* _Page extract_
[Start of Attachment]

My right eye wasn’t as advanced as these eyes steepness-wise per my topography and my surgeon’s remarks and although I have no record of my corneal thickness, it still made little sense. Could the EDS be behind it? I have type II and have tissue fragility, poor wound healing, and terrible scarring from incisions, although I didn’t have any incisions with CXL. Why did this happen then?
I found 1 study indicating that patients who developed central corneal opacity and scarring had complete resolution within 1 year, but now the article is hiding in Google somewhere. I don’t recall the problem was connected to thin or steep corneas, either. I have to dig pretty deep to find these and forgot to leave bread crumbs for that article, which would be called bookmarking it. Great. That was my big ray of hope and don’t ask me how a scar resolves.
Regardless, some of these studies were older and with any new technology, one makes improvements. There is now a protocol using a hypotonic riboflavin solution along with the standard riboflavin solution to plump up the cornea during CXL to prevent opacity and scarring. It is also necessary to check for the flare to ensure the cornea is fully saturated with riboflavin and then to measure corneal thickness following that to avoid problems due to an overly thin cornea during the surgery.
Did my surgeon not do all that? I wrote about the flare in a past post, but I couldn’t remember anything about measurements and who knows what was going into my eyes? Why was I doubting one of the best keratoconus specialists in the world? Well, read my former post if you’d like to know why I don’t trust anyone with M.D. after their name.

[End of Attachment]

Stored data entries
[Start of Attachment]

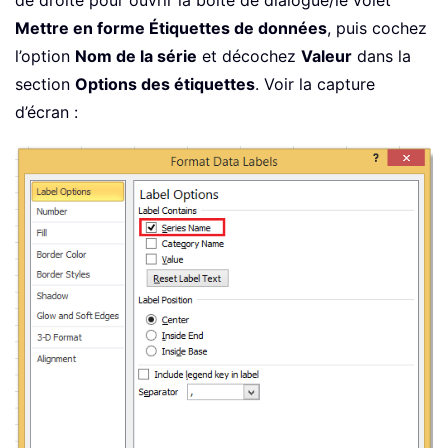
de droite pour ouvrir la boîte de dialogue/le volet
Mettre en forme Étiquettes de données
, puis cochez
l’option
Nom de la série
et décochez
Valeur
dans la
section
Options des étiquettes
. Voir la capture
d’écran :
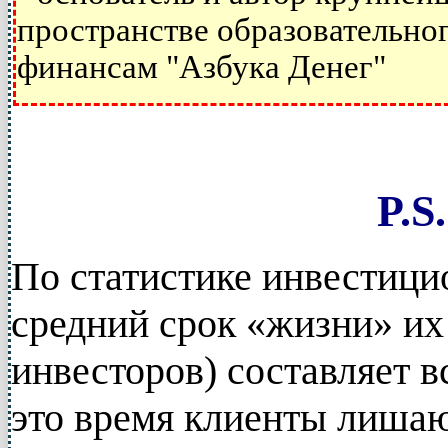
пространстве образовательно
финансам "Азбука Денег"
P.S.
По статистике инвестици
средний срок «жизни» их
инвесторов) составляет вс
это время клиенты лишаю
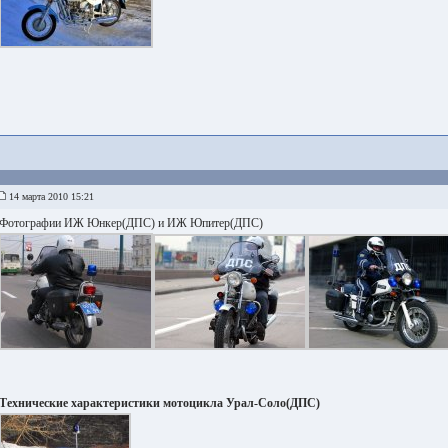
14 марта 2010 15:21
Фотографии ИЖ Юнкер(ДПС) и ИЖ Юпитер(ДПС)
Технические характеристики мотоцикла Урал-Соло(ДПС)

[End of Attachment]
[Start of Attachment]

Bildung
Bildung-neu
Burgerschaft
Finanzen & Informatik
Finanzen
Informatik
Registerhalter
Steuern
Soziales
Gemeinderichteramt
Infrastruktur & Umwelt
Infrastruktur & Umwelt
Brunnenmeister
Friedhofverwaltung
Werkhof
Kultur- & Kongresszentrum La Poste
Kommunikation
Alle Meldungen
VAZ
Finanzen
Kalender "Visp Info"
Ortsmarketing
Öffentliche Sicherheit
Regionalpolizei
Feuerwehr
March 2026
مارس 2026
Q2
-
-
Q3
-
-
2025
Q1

[End of Attachment]

* _Work order 1_
According to the keratoconus passage, what is the purpose of the hypotonic riboflavin solution in the newer protocol?
* _Work order 2_
Please carry on the keratoconus passage from its final sentence.

* _Response 1_
It plumps up the cornea during CXL to prevent opacity and scarring.

* _Response 2_
Luckily, I found an article he wrote discussing the importance of all the above. Phew! Good doctor! I also read about a patient he had with the same problem, but shortly after CXL and they had vision issues from it. I presume I don’t since my VA hasn’t changed in that eye, not that I can see well due to the KC. He resolved it with long-term steroids and antibiotics. Hmmm…
Now, steroids (drops, pills, or whatever) make me very sick and I’m still losing my hair from those following CXL, but according to the article, this is only 2 drops a day and in 1 eye versus 4 drops a day in 2 eyes post-op, thus 2 drops instead of 8 drops a day. Could I pull it off? I have a full bottle of the exact steroid he used on this patient, as my local doctor prescribed it for the dryness and I stopped it withing 24 hours due to side effects, but I was on the 8 drops a day protocol. I even have a good antibiotic left over from my CXL. How is an antibiotic going to get contaminated—it’s fine. Why not?
So, as I am not one to sit around, like to be my own doctor and am damn good at it, would never be able to get a corneal transplant due to the EDS and cross-linked eye (yes, this appears to be causing rejection), and had a published treatment protocol to follow thanks to my surgeon, a medical journal, and Google—I whipped out my ocular steroid and ocular antibiotic last night and considered it treatment day #1. As a disclaimer, please do not follow any of my advise on playing doctor.
Oh Lord, tell me I don’t have to go to L.A. and that this protocol will work and not make me sick. I really picked the wrong week to stop sniffing glue, quit amphetamines, quit smoking, quit drinking…
Where’s a damn Blockbuster when you need one? It’s not like I can order Airplane from a motel room.